**Aim of the task**
Extract, from the listing that follows, each line containing the word "different".

**Data extracts**
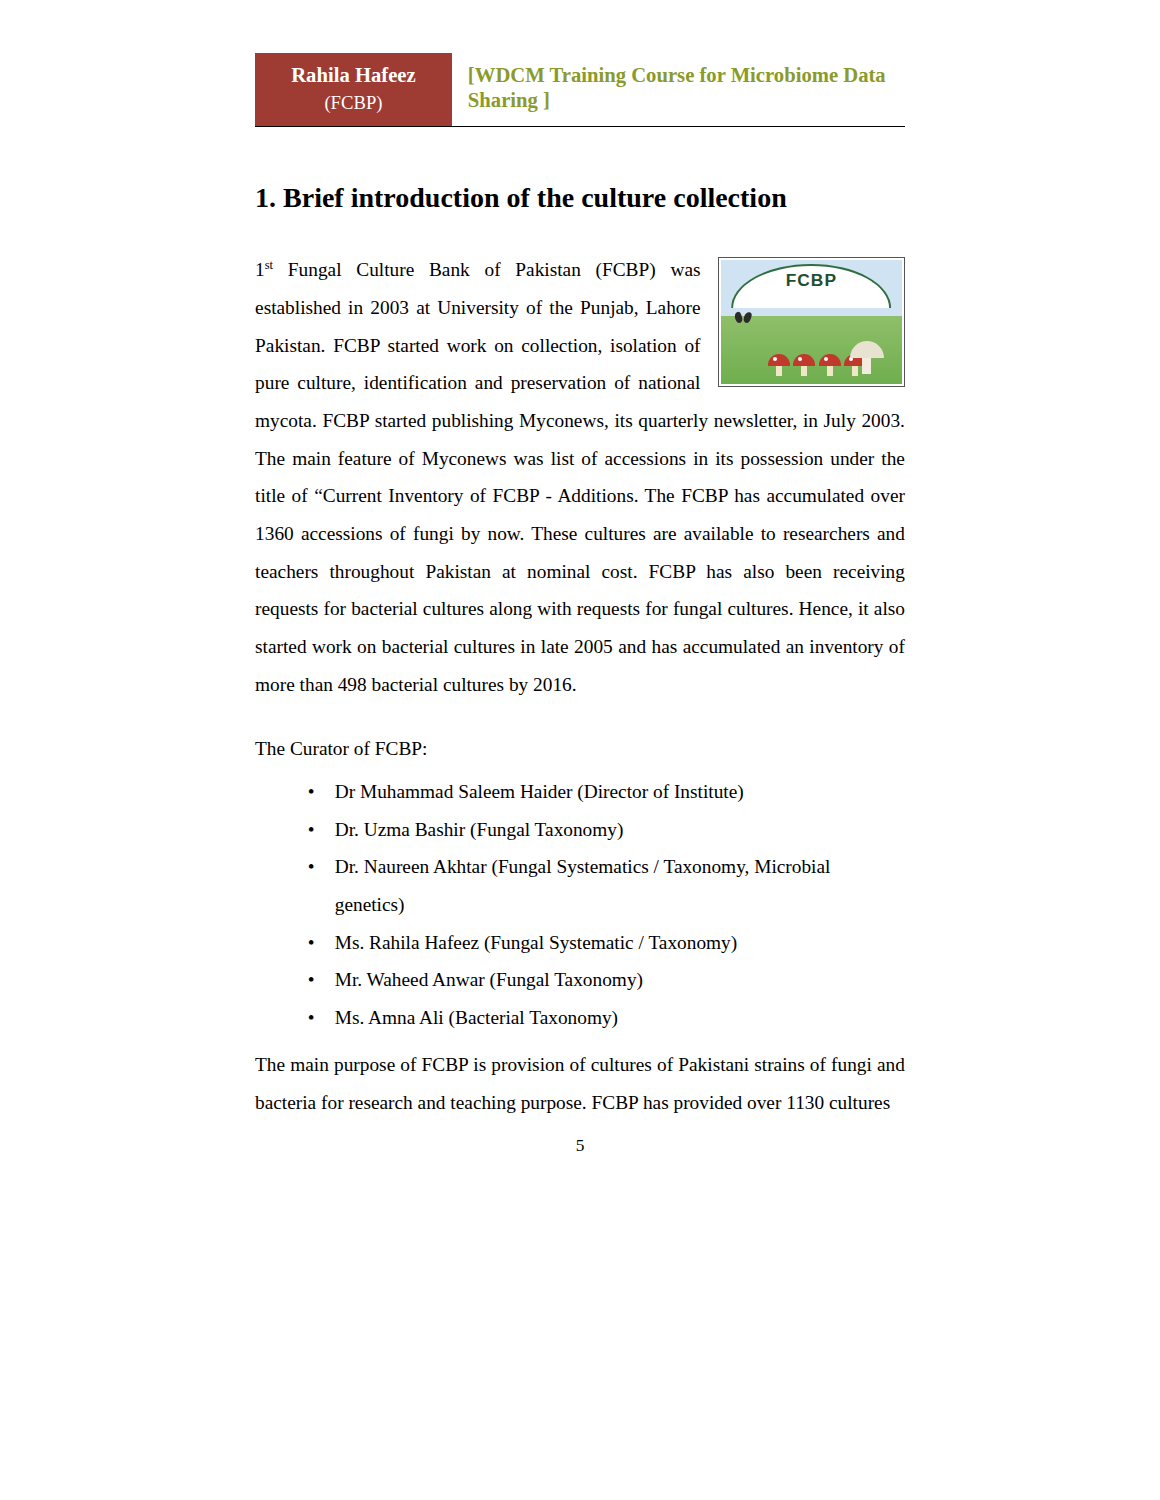Rahila Hafeez (FCBP)
[WDCM Training Course for Microbiome Data Sharing ]
1. Brief introduction of the culture collection
FCBP
1st Fungal Culture Bank of Pakistan (FCBP) was established in 2003 at University of the Punjab, Lahore Pakistan. FCBP started work on collection, isolation of pure culture, identification and preservation of national mycota. FCBP started publishing Myconews, its quarterly newsletter, in July 2003. The main feature of Myconews was list of accessions in its possession under the title of “Current Inventory of FCBP - Additions. The FCBP has accumulated over 1360 accessions of fungi by now. These cultures are available to researchers and teachers throughout Pakistan at nominal cost. FCBP has also been receiving requests for bacterial cultures along with requests for fungal cultures. Hence, it also started work on bacterial cultures in late 2005 and has accumulated an inventory of more than 498 bacterial cultures by 2016.
The Curator of FCBP:
Dr Muhammad Saleem Haider (Director of Institute)
Dr. Uzma Bashir (Fungal Taxonomy)
Dr. Naureen Akhtar (Fungal Systematics / Taxonomy, Microbial genetics)
Ms. Rahila Hafeez (Fungal Systematic / Taxonomy)
Mr. Waheed Anwar (Fungal Taxonomy)
Ms. Amna Ali (Bacterial Taxonomy)
The main purpose of FCBP is provision of cultures of Pakistani strains of fungi and bacteria for research and teaching purpose. FCBP has provided over 1130 cultures
5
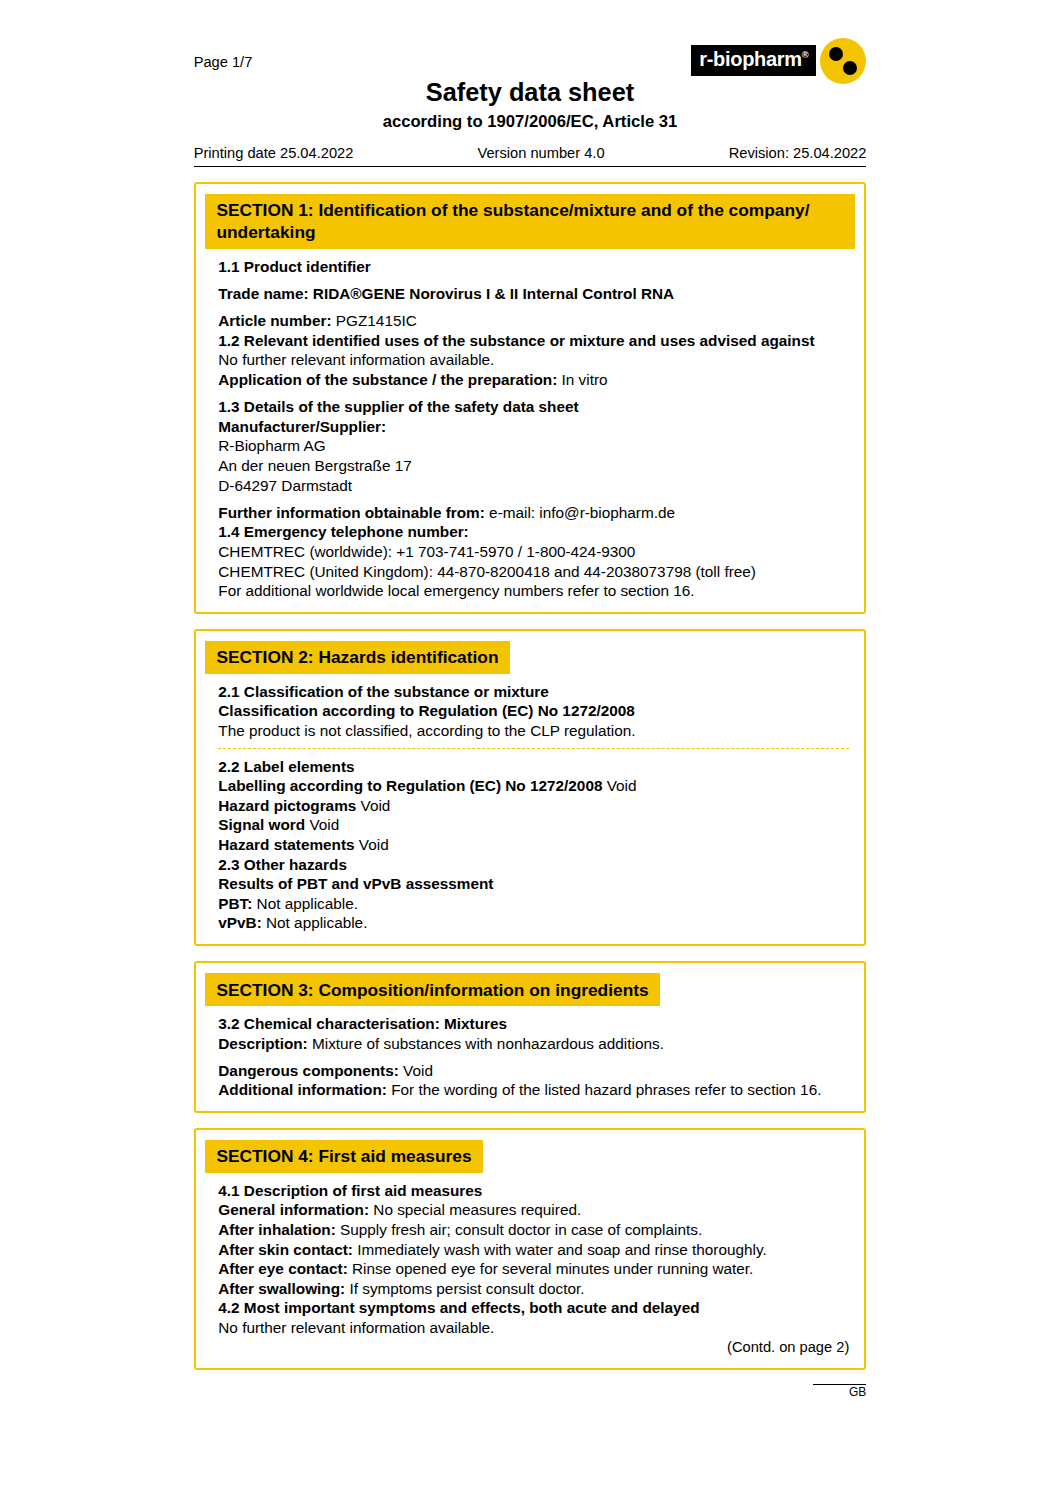r-biopharm®
Page 1/7
Safety data sheet
according to 1907/2006/EC, Article 31
Printing date 25.04.2022 Version number 4.0 Revision: 25.04.2022
SECTION 1: Identification of the substance/mixture and of the company/
undertaking
1.1 Product identifier
Trade name: RIDA®GENE Norovirus I & II Internal Control RNA
Article number: PGZ1415IC
1.2 Relevant identified uses of the substance or mixture and uses advised against
No further relevant information available.
Application of the substance / the preparation: In vitro
1.3 Details of the supplier of the safety data sheet
Manufacturer/Supplier:
R-Biopharm AG
An der neuen Bergstraße 17
D-64297 Darmstadt
Further information obtainable from: e-mail: info@r-biopharm.de
1.4 Emergency telephone number:
CHEMTREC (worldwide): +1 703-741-5970 / 1-800-424-9300
CHEMTREC (United Kingdom): 44-870-8200418 and 44-2038073798 (toll free)
For additional worldwide local emergency numbers refer to section 16.
SECTION 2: Hazards identification
2.1 Classification of the substance or mixture
Classification according to Regulation (EC) No 1272/2008
The product is not classified, according to the CLP regulation.
2.2 Label elements
Labelling according to Regulation (EC) No 1272/2008 Void
Hazard pictograms Void
Signal word Void
Hazard statements Void
2.3 Other hazards
Results of PBT and vPvB assessment
PBT: Not applicable.
vPvB: Not applicable.
SECTION 3: Composition/information on ingredients
3.2 Chemical characterisation: Mixtures
Description: Mixture of substances with nonhazardous additions.
Dangerous components: Void
Additional information: For the wording of the listed hazard phrases refer to section 16.
SECTION 4: First aid measures
4.1 Description of first aid measures
General information: No special measures required.
After inhalation: Supply fresh air; consult doctor in case of complaints.
After skin contact: Immediately wash with water and soap and rinse thoroughly.
After eye contact: Rinse opened eye for several minutes under running water.
After swallowing: If symptoms persist consult doctor.
4.2 Most important symptoms and effects, both acute and delayed
No further relevant information available.
(Contd. on page 2)
GB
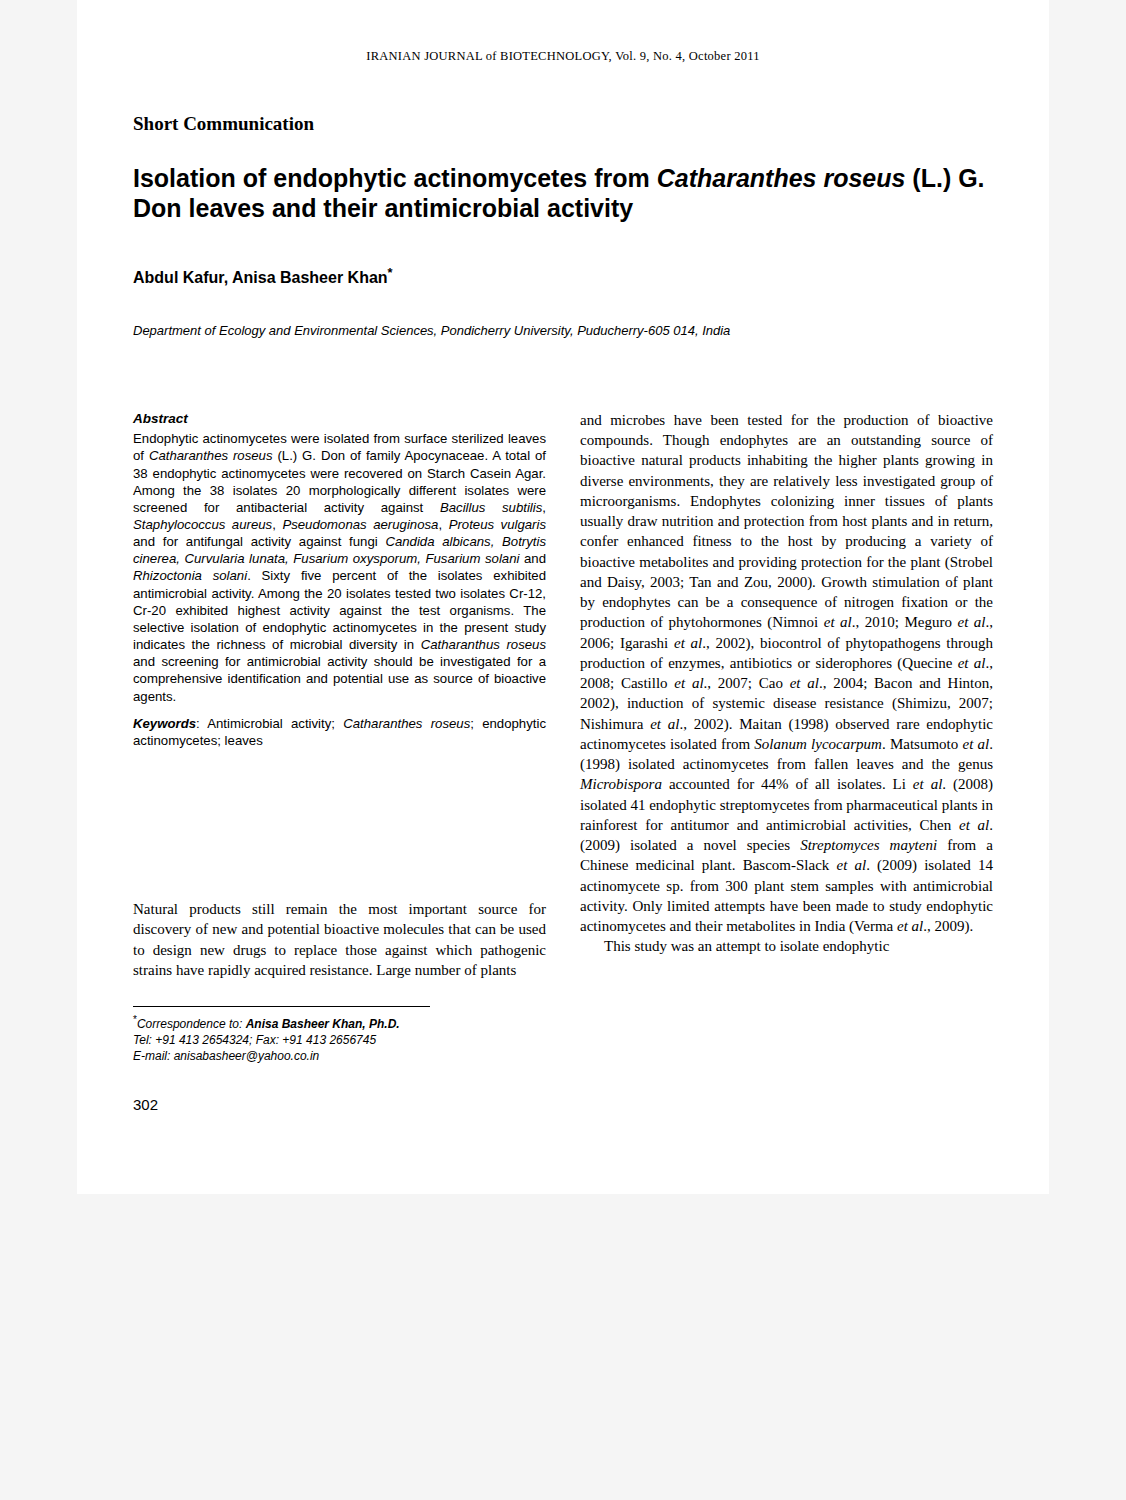IRANIAN JOURNAL of BIOTECHNOLOGY, Vol. 9, No. 4, October 2011
Short Communication
Isolation of endophytic actinomycetes from Catharanthes roseus (L.) G. Don leaves and their antimicrobial activity
Abdul Kafur, Anisa Basheer Khan*
Department of Ecology and Environmental Sciences, Pondicherry University, Puducherry-605 014, India
Abstract
Endophytic actinomycetes were isolated from surface sterilized leaves of Catharanthes roseus (L.) G. Don of family Apocynaceae. A total of 38 endophytic actinomycetes were recovered on Starch Casein Agar. Among the 38 isolates 20 morphologically different isolates were screened for antibacterial activity against Bacillus subtilis, Staphylococcus aureus, Pseudomonas aeruginosa, Proteus vulgaris and for antifungal activity against fungi Candida albicans, Botrytis cinerea, Curvularia lunata, Fusarium oxysporum, Fusarium solani and Rhizoctonia solani. Sixty five percent of the isolates exhibited antimicrobial activity. Among the 20 isolates tested two isolates Cr-12, Cr-20 exhibited highest activity against the test organisms. The selective isolation of endophytic actinomycetes in the present study indicates the richness of microbial diversity in Catharanthus roseus and screening for antimicrobial activity should be investigated for a comprehensive identification and potential use as source of bioactive agents.
Keywords: Antimicrobial activity; Catharanthes roseus; endophytic actinomycetes; leaves
Natural products still remain the most important source for discovery of new and potential bioactive molecules that can be used to design new drugs to replace those against which pathogenic strains have rapidly acquired resistance. Large number of plants
*Correspondence to: Anisa Basheer Khan, Ph.D.
Tel: +91 413 2654324; Fax: +91 413 2656745
E-mail: anisabasheer@yahoo.co.in
302
and microbes have been tested for the production of bioactive compounds. Though endophytes are an outstanding source of bioactive natural products inhabiting the higher plants growing in diverse environments, they are relatively less investigated group of microorganisms. Endophytes colonizing inner tissues of plants usually draw nutrition and protection from host plants and in return, confer enhanced fitness to the host by producing a variety of bioactive metabolites and providing protection for the plant (Strobel and Daisy, 2003; Tan and Zou, 2000). Growth stimulation of plant by endophytes can be a consequence of nitrogen fixation or the production of phytohormones (Nimnoi et al., 2010; Meguro et al., 2006; Igarashi et al., 2002), biocontrol of phytopathogens through production of enzymes, antibiotics or siderophores (Quecine et al., 2008; Castillo et al., 2007; Cao et al., 2004; Bacon and Hinton, 2002), induction of systemic disease resistance (Shimizu, 2007; Nishimura et al., 2002). Maitan (1998) observed rare endophytic actinomycetes isolated from Solanum lycocarpum. Matsumoto et al. (1998) isolated actinomycetes from fallen leaves and the genus Microbispora accounted for 44% of all isolates. Li et al. (2008) isolated 41 endophytic streptomycetes from pharmaceutical plants in rainforest for antitumor and antimicrobial activities, Chen et al. (2009) isolated a novel species Streptomyces mayteni from a Chinese medicinal plant. Bascom-Slack et al. (2009) isolated 14 actinomycete sp. from 300 plant stem samples with antimicrobial activity. Only limited attempts have been made to study endophytic actinomycetes and their metabolites in India (Verma et al., 2009).
This study was an attempt to isolate endophytic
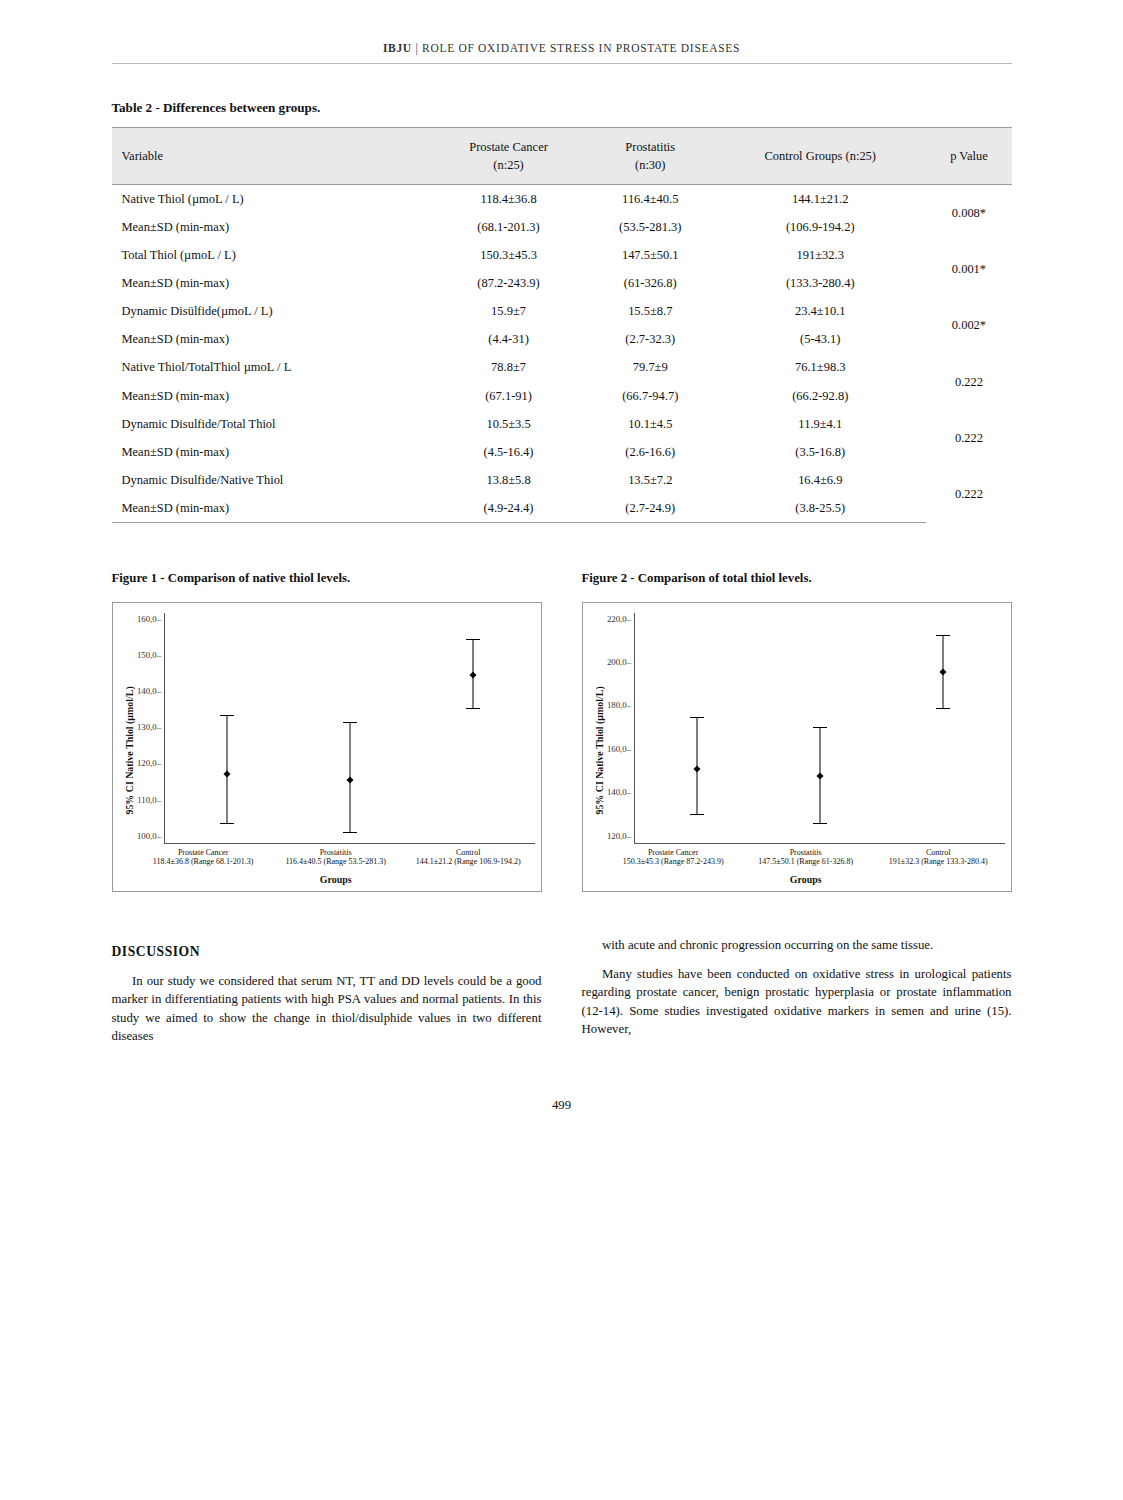IBJU | Role of oxidative stress in prostate diseases
Table 2 - Differences between groups.
| Variable | Prostate Cancer (n:25) | Prostatitis (n:30) | Control Groups (n:25) | p Value |
| --- | --- | --- | --- | --- |
| Native Thiol (µmoL / L) | 118.4±36.8 | 116.4±40.5 | 144.1±21.2 | 0.008* |
| Mean±SD (min-max) | (68.1-201.3) | (53.5-281.3) | (106.9-194.2) |
| Total Thiol (µmoL / L) | 150.3±45.3 | 147.5±50.1 | 191±32.3 | 0.001* |
| Mean±SD (min-max) | (87.2-243.9) | (61-326.8) | (133.3-280.4) |
| Dynamic Disülfide(µmoL / L) | 15.9±7 | 15.5±8.7 | 23.4±10.1 | 0.002* |
| Mean±SD (min-max) | (4.4-31) | (2.7-32.3) | (5-43.1) |
| Native Thiol/TotalThiol µmoL / L | 78.8±7 | 79.7±9 | 76.1±98.3 | 0.222 |
| Mean±SD (min-max) | (67.1-91) | (66.7-94.7) | (66.2-92.8) |
| Dynamic Disulfide/Total Thiol | 10.5±3.5 | 10.1±4.5 | 11.9±4.1 | 0.222 |
| Mean±SD (min-max) | (4.5-16.4) | (2.6-16.6) | (3.5-16.8) |
| Dynamic Disulfide/Native Thiol | 13.8±5.8 | 13.5±7.2 | 16.4±6.9 | 0.222 |
| Mean±SD (min-max) | (4.9-24.4) | (2.7-24.9) | (3.8-25.5) |
Figure 1 - Comparison of native thiol levels.
95% CI Native Thiol (µmol/L)
160,0– 150,0– 140,0– 130,0– 120,0– 110,0– 100,0–
Prostate Cancer118.4±36.8 (Range 68.1-201.3)
Prostatitis116.4±40.5 (Range 53.5-281.3)
Control144.1±21.2 (Range 106.9-194.2)
Groups
Figure 2 - Comparison of total thiol levels.
95% CI Native Thiol (µmol/L)
220,0– 200,0– 180,0– 160,0– 140,0– 120,0–
Prostate Cancer150.3±45.3 (Range 87.2-243.9)
Prostatitis147.5±50.1 (Range 61-326.8)
Control191±32.3 (Range 133.3-280.4)
Groups
DISCUSSION
In our study we considered that serum NT, TT and DD levels could be a good marker in differentiating patients with high PSA values and normal patients. In this study we aimed to show the change in thiol/disulphide values in two different diseases
with acute and chronic progression occurring on the same tissue.
Many studies have been conducted on oxidative stress in urological patients regarding prostate cancer, benign prostatic hyperplasia or prostate inflammation (12-14). Some studies investigated oxidative markers in semen and urine (15). However,
499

**Reply to the task**
Endophytic actinomycetes were isolated from surface sterilized leaves of Catharanthes roseus (L.) G. Don of family Apocynaceae. A total of 38 endophytic actinomycetes were recovered on Starch Casein Agar. Among the 38 isolates 20 morphologically different isolates were screened for antibacterial activity against Bacillus subtilis, Staphylococcus aureus, Pseudomonas aeruginosa, Proteus vulgaris and for antifungal activity against fungi Candida albicans, Botrytis cinerea, Curvularia lunata, Fusarium oxysporum, Fusarium solani and Rhizoctonia solani. Sixty five percent of the isolates exhibited antimicrobial activity. Among the 20 isolates tested two isolates Cr-12, Cr-20 exhibited highest activity against the test organisms. The selective isolation of endophytic actinomycetes in the present study indicates the richness of microbial diversity in Catharanthus roseus and screening for antimicrobial activity should be investigated for a comprehensive identification and potential use as source of bioactive agents.
In our study we considered that serum NT, TT and DD levels could be a good marker in differentiating patients with high PSA values and normal patients. In this study we aimed to show the change in thiol/disulphide values in two different diseases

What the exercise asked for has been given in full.